** Task details **
Each line containing the string "Rytterlaug" should be copied out of the entries.

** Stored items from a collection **
►

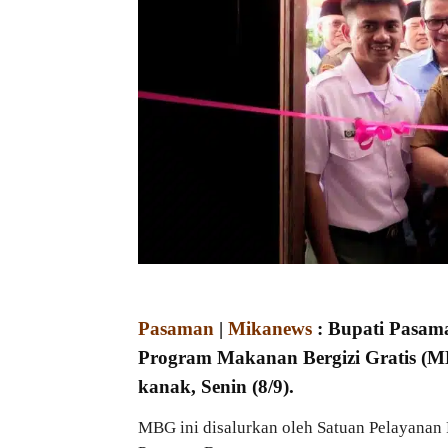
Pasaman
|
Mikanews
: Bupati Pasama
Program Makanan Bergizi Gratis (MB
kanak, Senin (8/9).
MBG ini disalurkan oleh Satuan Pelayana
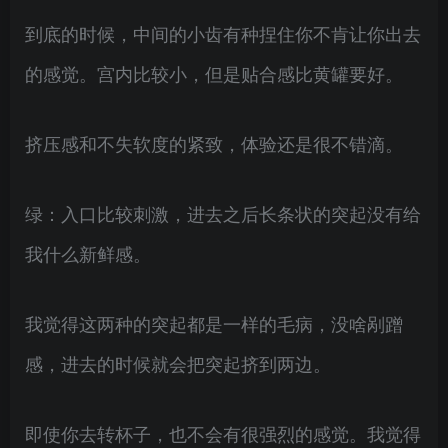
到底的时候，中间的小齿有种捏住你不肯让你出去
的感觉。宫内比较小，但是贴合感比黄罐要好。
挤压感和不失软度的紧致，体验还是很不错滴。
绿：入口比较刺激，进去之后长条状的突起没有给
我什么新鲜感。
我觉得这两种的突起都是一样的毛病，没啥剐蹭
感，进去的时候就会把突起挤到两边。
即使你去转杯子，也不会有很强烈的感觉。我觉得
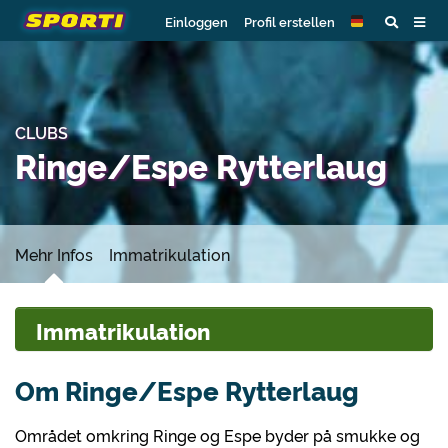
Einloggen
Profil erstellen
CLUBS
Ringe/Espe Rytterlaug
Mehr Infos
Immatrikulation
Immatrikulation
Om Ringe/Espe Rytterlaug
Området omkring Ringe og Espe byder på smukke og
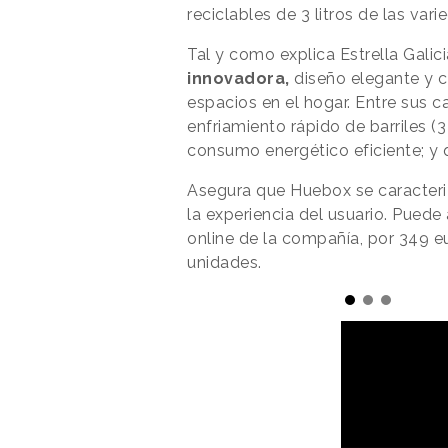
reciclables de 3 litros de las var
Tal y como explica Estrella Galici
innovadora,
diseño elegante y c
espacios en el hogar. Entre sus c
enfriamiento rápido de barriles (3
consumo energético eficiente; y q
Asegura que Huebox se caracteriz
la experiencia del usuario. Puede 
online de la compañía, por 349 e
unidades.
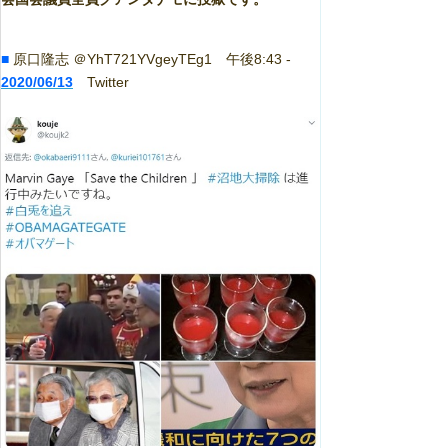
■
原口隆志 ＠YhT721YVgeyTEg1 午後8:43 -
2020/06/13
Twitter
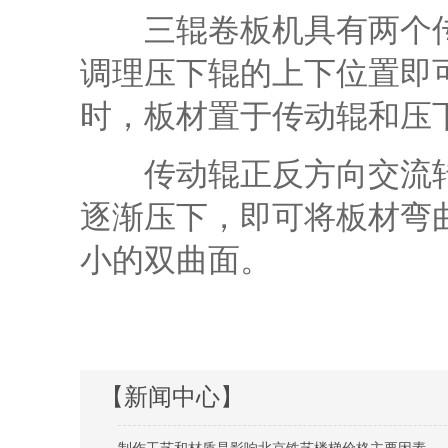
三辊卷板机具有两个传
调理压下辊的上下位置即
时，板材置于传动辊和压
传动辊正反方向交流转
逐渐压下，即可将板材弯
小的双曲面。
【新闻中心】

◄
►

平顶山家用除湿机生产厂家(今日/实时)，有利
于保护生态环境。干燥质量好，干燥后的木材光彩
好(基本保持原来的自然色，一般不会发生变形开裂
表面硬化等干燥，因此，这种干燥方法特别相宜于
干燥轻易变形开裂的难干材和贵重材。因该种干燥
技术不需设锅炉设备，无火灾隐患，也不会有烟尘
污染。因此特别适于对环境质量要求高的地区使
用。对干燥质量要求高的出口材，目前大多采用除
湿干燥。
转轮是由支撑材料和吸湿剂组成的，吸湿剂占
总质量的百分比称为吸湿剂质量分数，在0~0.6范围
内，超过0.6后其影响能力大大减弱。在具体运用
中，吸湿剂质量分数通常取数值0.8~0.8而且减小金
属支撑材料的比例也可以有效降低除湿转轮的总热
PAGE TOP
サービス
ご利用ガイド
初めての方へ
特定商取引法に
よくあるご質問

◄

** Result for this exercise **
Ringe/Espe Rytterlaug
Om Ringe/Espe Rytterlaug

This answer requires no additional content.